Input data -
____________
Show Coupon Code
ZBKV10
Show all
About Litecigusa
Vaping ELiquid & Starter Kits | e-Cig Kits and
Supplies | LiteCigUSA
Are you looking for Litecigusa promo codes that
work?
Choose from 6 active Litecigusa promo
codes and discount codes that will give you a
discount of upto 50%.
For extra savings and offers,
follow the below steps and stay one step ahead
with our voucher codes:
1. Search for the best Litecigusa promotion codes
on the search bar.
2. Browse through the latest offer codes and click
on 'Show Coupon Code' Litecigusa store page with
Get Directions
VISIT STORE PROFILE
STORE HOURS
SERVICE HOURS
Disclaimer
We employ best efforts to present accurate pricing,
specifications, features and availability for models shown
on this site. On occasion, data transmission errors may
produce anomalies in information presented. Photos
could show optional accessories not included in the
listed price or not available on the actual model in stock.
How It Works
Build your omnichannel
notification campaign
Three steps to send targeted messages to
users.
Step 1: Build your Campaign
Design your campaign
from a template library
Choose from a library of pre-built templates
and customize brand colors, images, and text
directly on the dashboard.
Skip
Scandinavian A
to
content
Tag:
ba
____________
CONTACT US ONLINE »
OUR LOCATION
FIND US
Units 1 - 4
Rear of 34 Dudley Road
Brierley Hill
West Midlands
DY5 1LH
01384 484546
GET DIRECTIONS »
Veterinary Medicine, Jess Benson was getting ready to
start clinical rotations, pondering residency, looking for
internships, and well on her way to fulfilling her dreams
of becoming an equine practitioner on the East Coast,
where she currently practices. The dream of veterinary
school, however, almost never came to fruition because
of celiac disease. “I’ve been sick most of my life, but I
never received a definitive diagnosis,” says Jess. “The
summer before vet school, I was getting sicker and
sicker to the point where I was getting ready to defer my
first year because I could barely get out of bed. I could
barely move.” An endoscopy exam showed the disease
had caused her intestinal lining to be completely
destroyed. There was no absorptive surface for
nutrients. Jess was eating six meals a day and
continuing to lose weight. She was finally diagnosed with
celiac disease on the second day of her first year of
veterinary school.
____________
What is being asked -
Return every line above in which the string "that" occurs.

Output of the exercise -
Are you looking for Litecigusa promo codes that
codes and discount codes that will give you a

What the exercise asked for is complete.